Inhibitory effect and underlying mechanism of hepatocytes on bacterial proliferation

Objective To explore the role and mechanism of hepatocytes in inhibiting bacterial proliferation by phagocytizing bacteria directly and mediating the expression of antibacterial proteins indirectly. Methods Cellular model of Escherichia coli (E.coli) infection was established in normal murine hepatocyte line FL83B and mouse Kupffer cells to determine the effects of the cells on the proliferation of bacteria. After the bacteria were co-cultured with Kupffer/FL83B cells and the 6-, 12-, and 24-hour supernatants, respectively, the lethality of E. coli was determined for the direct bacteriostatic effect of the hepatocytes. The phagocytizing ability of FL83B cells were measured with phagocytosis reagent kit. qRT-PCR and Western blotting were employed to detect the expression of related molecules at mRNA and protein levels. Results When the hepatocyte were incubated with E. coli, FL83B cells, as Kupffer cells, could directly inhibit the proliferation of the bacteria (P < 0.05) and maintained a high survival rate at same time. Phagocytic function test showed that FL83B cells could directly phagocytize bacterial particles.
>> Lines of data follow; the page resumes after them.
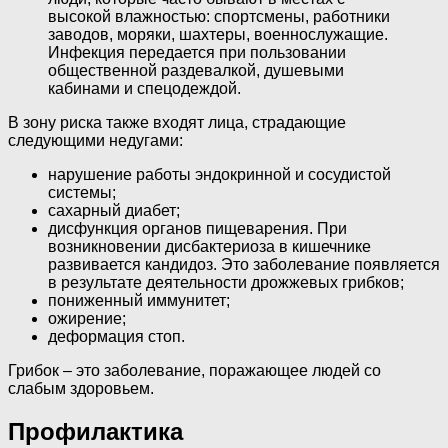
высокой влажностью: спортсмены, работники
заводов, моряки, шахтеры, военнослужащие.
Инфекция передается при пользовании
общественной раздевалкой, душевыми
кабинами и спецодеждой.
В зону риска также входят лица, страдающие
следующими недугами:
нарушение работы эндокринной и сосудистой
системы;
сахарный диабет;
дисфункция органов пищеварения. При
возникновении дисбактериоза в кишечнике
развивается кандидоз. Это заболевание появляется
в результате деятельности дрожжевых грибков;
пониженный иммунитет;
ожирение;
деформация стоп.
Грибок – это заболевание, поражающее людей со
слабым здоровьем.
Профилактика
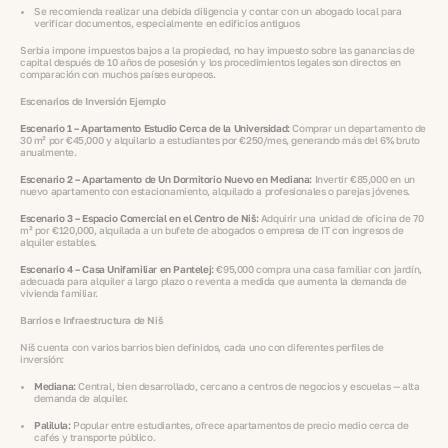
Se recomienda realizar una debida diligencia y contar con un abogado local para
verificar documentos, especialmente en edificios antiguos
Serbia impone impuestos bajos a la propiedad, no hay impuesto sobre las ganancias de
capital después de 10 años de posesión y los procedimientos legales son directos en
comparación con muchos países europeos.
Escenarios de Inversión Ejemplo
Escenario 1 – Apartamento Estudio Cerca de la Universidad:
Comprar un departamento de
30 m² por €45,000 y alquilarlo a estudiantes por €250/mes, generando más del 6% bruto
anualmente.
Escenario 2 – Apartamento de Un Dormitorio Nuevo en Mediana:
Invertir €85,000 en un
nuevo apartamento con estacionamiento, alquilado a profesionales o parejas jóvenes.
Escenario 3 – Espacio Comercial en el Centro de Niš:
Adquirir una unidad de oficina de 70
m² por €120,000, alquilada a un bufete de abogados o empresa de IT con ingresos de
alquiler estables.
Escenario 4 – Casa Unifamiliar en Pantelej:
€95,000 compra una casa familiar con jardín,
adecuada para alquiler a largo plazo o reventa a medida que aumenta la demanda de
vivienda familiar.
Barrios e Infraestructura de Niš
Niš cuenta con varios barrios bien definidos, cada uno con diferentes perfiles de
inversión:
Mediana:
Central, bien desarrollado, cercano a centros de negocios y escuelas — alta
demanda de alquiler.
Palilula:
Popular entre estudiantes, ofrece apartamentos de precio medio cerca de
cafés y transporte público.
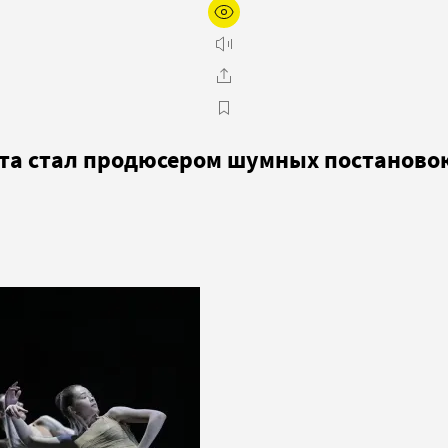
ета стал продюсером шумных постаново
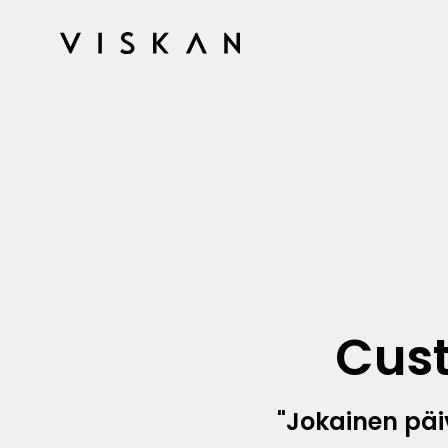
Cus
"Jokainen päiv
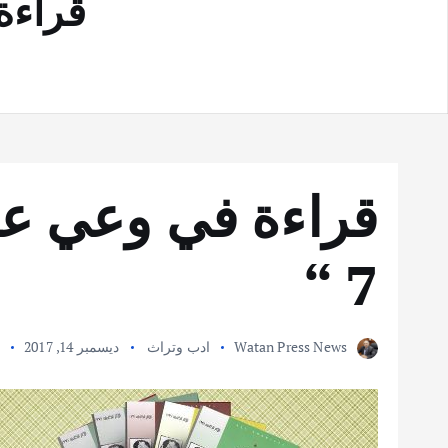
قراءة 
7 “
Watan Press News
ادب وتراث
ديسمبر 14, 2017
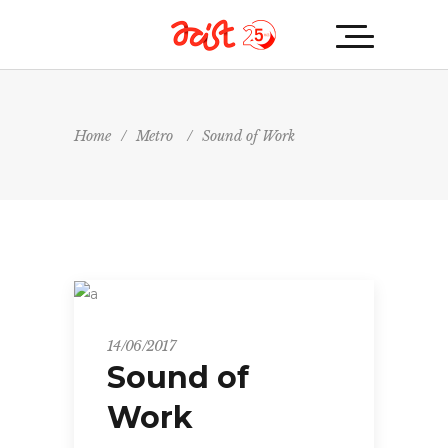
Home
/
Metro
/
Sound of Work
Metro
14/06/2017
Sound of
Work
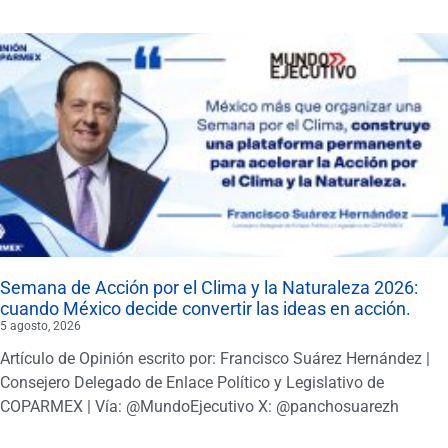
Semana de Acción por el Clima y la Naturaleza 2026:
cuando México decide convertir las ideas en acción.
5 agosto, 2026
Artículo de Opinión escrito por: Francisco Suárez Hernández |
Consejero Delegado de Enlace Político y Legislativo de
COPARMEX | Vía: @MundoEjecutivo X: @panchosuarezh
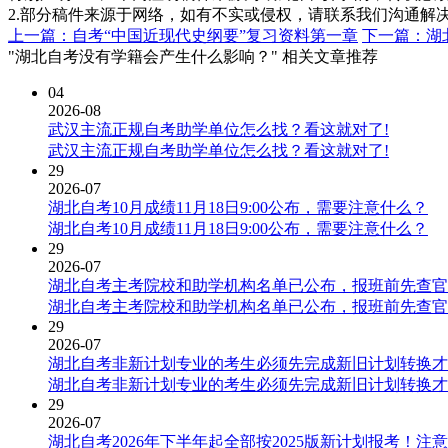
2.部分稿件来源于网络，如有不实或侵权，请联系我们沟通解
上一篇：自考“中国近现代史纲要”复习资料第一章
下一篇：湖
"湖北自考没有学籍会产生什么影响？" 相关文章推荐
04
2026-08
武汉主流正规自考助学单位怎么找？看这就对了!
武汉主流正规自考助学单位怎么找？看这就对了!
29
2026-07
湖北自考10月成绩11月18日9:00公布，需要注意什么？
湖北自考10月成绩11月18日9:00公布，需要注意什么？
29
2026-07
湖北自考主考院校和助学机构名单已公布，报班前先查官
湖北自考主考院校和助学机构名单已公布，报班前先查官
29
2026-07
湖北自考非新计划专业的考生必须先完成新旧计划转换才
湖北自考非新计划专业的考生必须先完成新旧计划转换才
29
2026-07
湖北自考2026年下半年起全部按2025版新计划报考！注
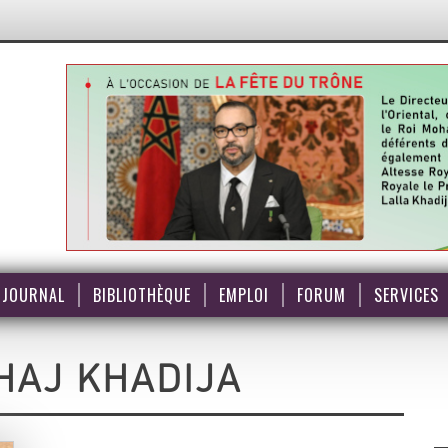
JOURNAL
BIBLIOTHÈQUE
EMPLOI
FORUM
SERVICES
HAJ KHADIJA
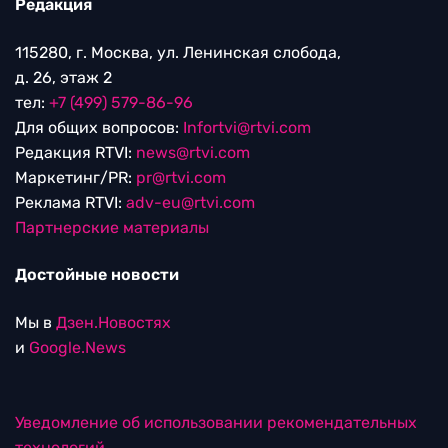
Редакция
115280, г. Москва, ул. Ленинская слобода,
д. 26, этаж 2
тел:
+7 (499) 579-86-96
Для общих вопросов:
Infortvi@rtvi.com
Редакция RTVI:
news@rtvi.com
Маркетинг/PR:
pr@rtvi.com
Реклама RTVI:
adv-eu@rtvi.com
Партнерские материалы
Достойные новости
Мы в
Дзен.Новостях
и
Google.News
Уведомление об использовании рекомендательных
технологий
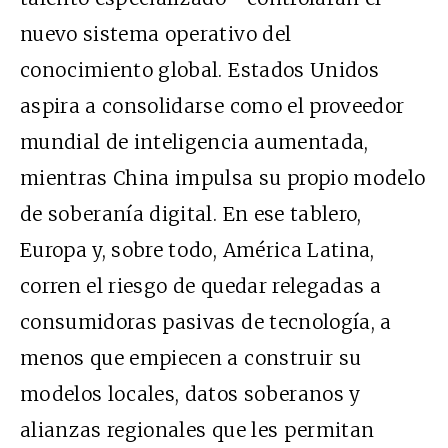
nuevo sistema operativo del
conocimiento global. Estados Unidos
aspira a consolidarse como el proveedor
mundial de inteligencia aumentada,
mientras China impulsa su propio modelo
de soberanía digital. En ese tablero,
Europa y, sobre todo, América Latina,
corren el riesgo de quedar relegadas a
consumidoras pasivas de tecnología, a
menos que empiecen a construir su
modelos locales, datos soberanos y
alianzas regionales que les permitan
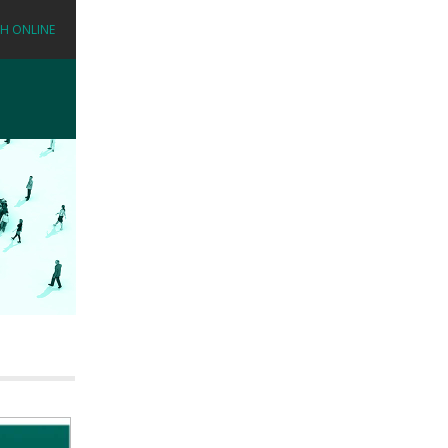
Η ONLINE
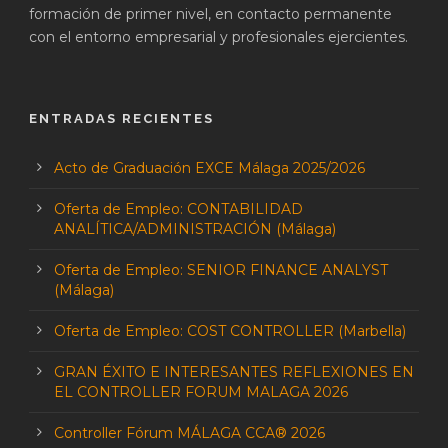
formación de primer nivel, en contacto permanente
con el entorno empresarial y profesionales ejercientes.
ENTRADAS RECIENTES
Acto de Graduación EXCE Málaga 2025/2026
Oferta de Empleo: CONTABILIDAD
ANALÍTICA/ADMINISTRACIÓN (Málaga)
Oferta de Empleo: SENIOR FINANCE ANALYST
(Málaga)
Oferta de Empleo: COST CONTROLLER (Marbella)
GRAN ÉXITO E INTERESANTES REFLEXIONES EN
EL CONTROLLER FORUM MALAGA 2026
Controller Fórum MÁLAGA CCA® 2026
Compared with the FL83B cells without E. coli infection, the mRNA levels of phagocytosis-related genes Fcgr1, Marco, Cdc42, and RhoB were increased, that of antigen presentation related gene β2M was also upregulated, the NF-κB, MAPK, and STAT3 signaling pathways were activated, and the protein levels of antibacterial-related proteins iNOS, NOX2, and RhoB were also enhanced in the cells after infection (all P < 0.05). Conclusion Mouse FL83B hepatocytes possess the ability to inhibit bacteria through direct phagocytosis and indirect upregulation of antibacterial-related proteins.